First, it was the 2018 “woman quota” for corporate boardrooms, a discriminatory California law dictating minimum female membership on the boards of the state’s publicly traded companies.
Then, in September 2020, California’s governor signed AB 979, a near-identical quota that mandates that a minimum number of board members come from “underrepresented communities.”
“Underrepresented” includes racial minorities and LGBTQ individuals—specifically, someone who “self-identifies as Black, African American, Hispanic, Latino, Asian, Pacific Islander, Native American, Native Hawaiian, or Alaska Native, or who self-identifies as gay, lesbian, bisexual, or transgender.”
By the end of 2021, every company subject to AB 979 must have a minimum of one director from an underrepresented community on its board. By the end of 2022, any company with four or fewer directors must have one underrepresented minority board member, any company with between four and nine directors must have two underrepresented board members, and any company with nine or more directors must have three underrepresented board members.

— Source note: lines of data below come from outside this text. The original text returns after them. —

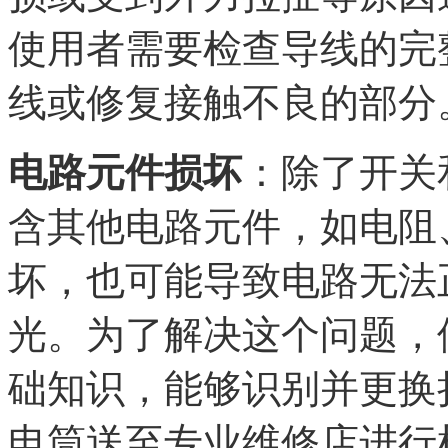
使用者需要检查导线的完
线或修复接触不良的部分
电路元件损坏
：除了开关
含其他电路元件，如电阻
坏，也可能导致电路无法
光。为了解决这个问题，
础知识，能够识别并更换
电筒送至专业维修店进行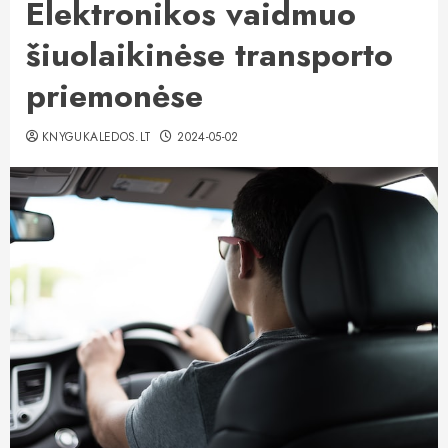
Elektronikos vaidmuo
šiuolaikinėse transporto
priemonėse
KNYGUKALEDOS.LT
2024-05-02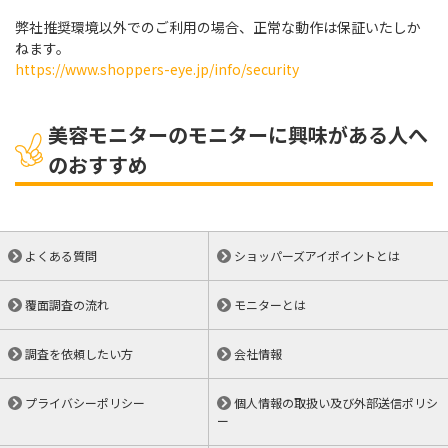
弊社推奨環境以外でのご利用の場合、正常な動作は保証いたしか
ねます。
https://www.shoppers-eye.jp/info/security
美容モニターのモニターに興味がある人へ
のおすすめ
よくある質問
ショッパーズアイポイントとは
覆面調査の流れ
モニターとは
調査を依頼したい方
会社情報
プライバシーポリシー
個人情報の取扱い及び外部送信ポリシ
ー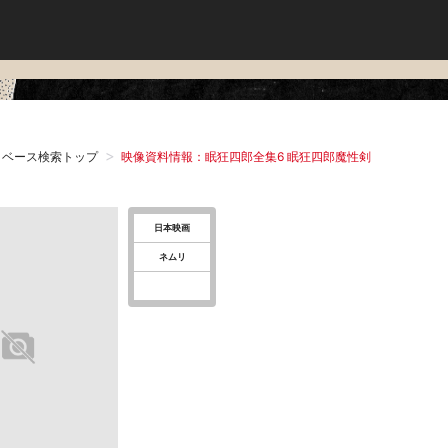
タベース検索トップ
映像資料情報：眠狂四郎全集6 眠狂四郎魔性剣
日本映画
ネムリ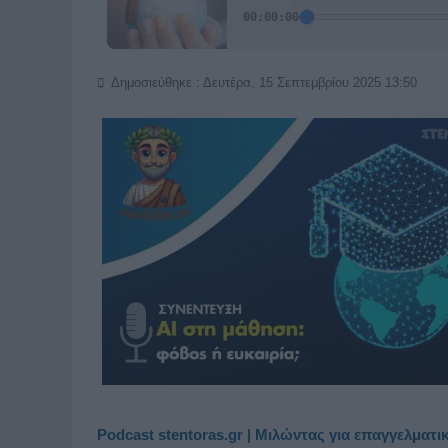
Δημοσιεύθηκε : Δευτέρα, 15 Σεπτεμβρίου 2025 13:50
Podcast stentoras.gr | Μιλώντας για επαγγελματ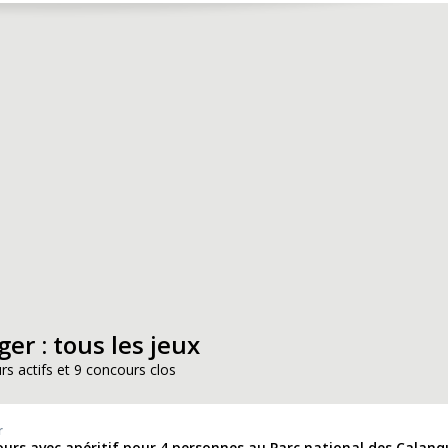
er : tous les jeux
rs actifs et 9 concours clos
r
jours avec apéritif pour 4 personnes au Parc national des Calanq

As with the woman quota, companies failing to comply face fines of $100,000 for the first offense and $300,000 for any subsequent offense—for each spot not held by an underrepresented minority.
In practice, this quota will force shareholders to discriminate when voting on board members. Instead of merely voting for the best candidates, shareholders must consider their race or sexual orientation as well.

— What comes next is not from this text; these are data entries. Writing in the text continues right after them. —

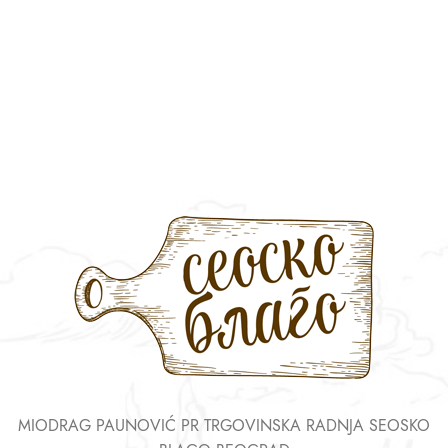
MIODRAG PAUNOVIĆ PR TRGOVINSKA RADNJA SEOSKO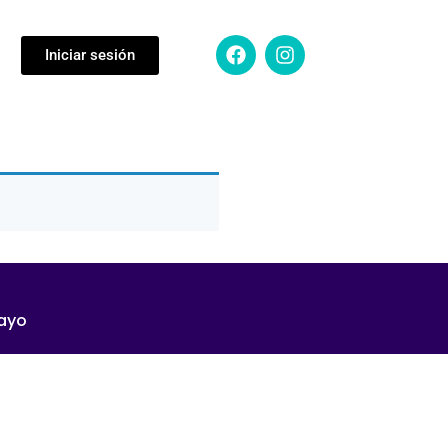
Iniciar sesión
mayo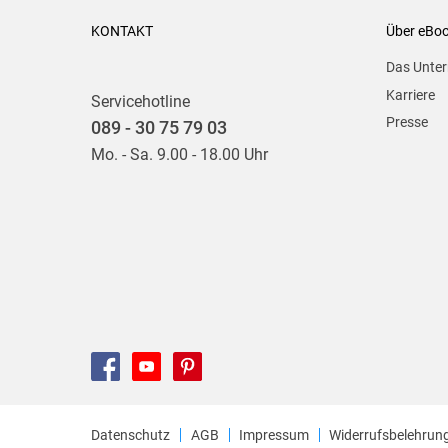
KONTAKT
Über eBo
Das Unte
Karriere
Servicehotline
Presse
089 - 30 75 79 03
Mo. - Sa. 9.00 - 18.00 Uhr
Datenschutz
AGB
Impressum
Widerrufsbelehrun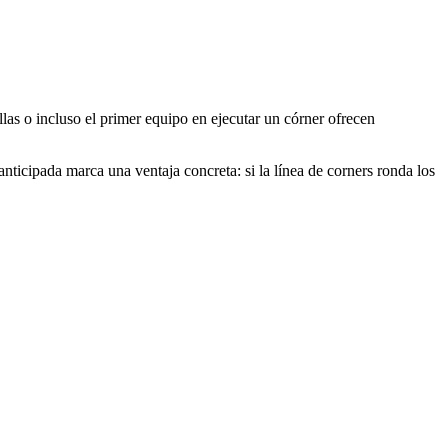
llas o incluso el primer equipo en ejecutar un córner ofrecen
anticipada marca una ventaja concreta: si la línea de corners ronda los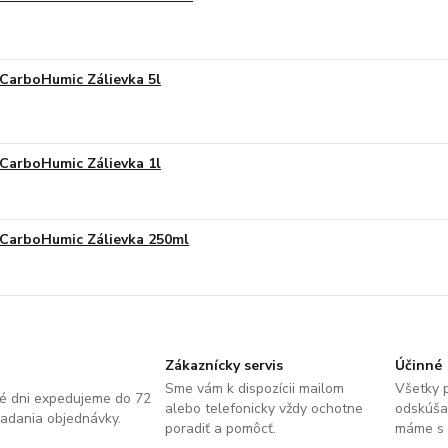
CarboHumic Zálievka 5l
CarboHumic Zálievka 1l
CarboHumic Zálievka 250ml
Zákaznícky servis
Účinné
Sme vám k dispozícii mailom
Všetky 
é dni expedujeme do 72
alebo telefonicky vždy ochotne
odskúša
zadania objednávky.
poradiť a pomôcť.
máme s n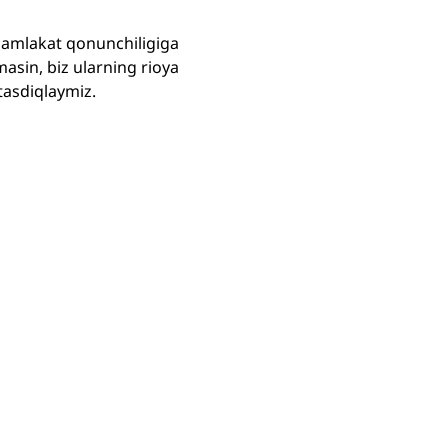
mamlakat qonunchiligiga
masin, biz ularning rioya
 tasdiqlaymiz.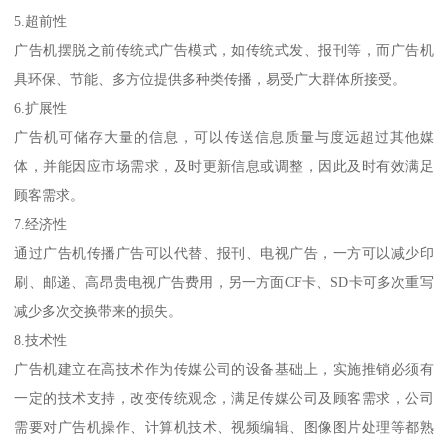
5.超前性
广告机摆脱之前传统式广告模式，如传统式发、报刊等，而广告机
具环保、节能、多方位提供多种类传播，易受广大群体所接受。
6.扩展性
广告机可储存大量的信息，可以传送信息质量与度远超过其他媒
体，并能因应市场需求，及时更新信息或调整，因此及时有效满足
顾客需求。
7.经济性
通过广告机传播广告可以代替、报刊、电视广告，一方可以减少印
刷、邮递、高昂贵电视广告费用，另一方面CF卡、SD卡可多次重写
减少多次交换带来的损失。
8.技术性
广告机建立在高技术作为传媒公司的设备基础上，实施推销必须有
一定的技术支持，改变传统观念，满足传媒公司及顾客需求，公司
需要对广告机操作、计算机技术、视频编辑、图像图片处理等都熟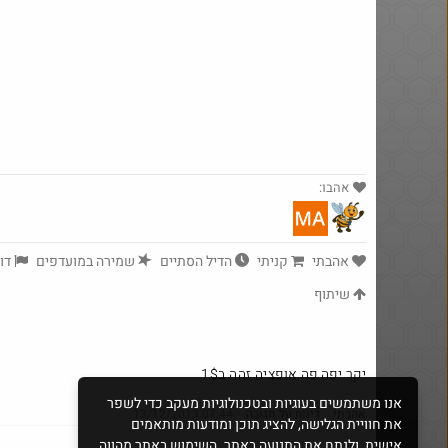
אהבו:
אהבתי
קניתי
הדיל הסתיים
שמירה במועדפים
yeah_but_no_
דוו
·
86
2187
שיתוף
Amazon
יקר יפה פה אופציה זהה ב1$
אנו משתמשים בעוגיות ובטכנולוגיות מעקב כדי לשפר
אהבתי
·
דיווח על תגובה
·
13/12/2013 07:44
את חוויית הגלישה, להציג תוכן ומודעות מותאמים
אישית, ולנתח את התנועה באתר. השימוש באתר מהווה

Shareholders of affected companies include the National Center for Public Policy Research (NCPPR). The nonprofit organization advocates as a shareholder for free-market solutions to social problems.
To that end, NCPPR owns stock in many publicly traded companies and seeks to vote for board members based on their individual talents, capacities, and other characteristics, free of government-compelled discrimination.
Basing quotas on immutable characteristics such as race, however, subverts normal corporate governance and puts the government’s thumb on the scales of private boardroom operations.
It also violates the Constitution’s guarantee of equality before the law.
The Equal Protection Clause of the Fourteenth Amendment was written to ensure that no one will be forced to make choices based on another person’s race, sex, or immutable characteristics. Quotas flip that promise on its head; instead, they require discrimination in order to reach the government’s desired racial balance.
PLF’s win in the Ninth Circuit in the woman quota case validated the principle that shareholders can sue when their choices are restricted by unconstitutional government mandates.
Because the State of California cannot mandate race-based discrimination, the NCPPR is fighting back. With free representation by PLF, the organization is challenging the race quota in federal court.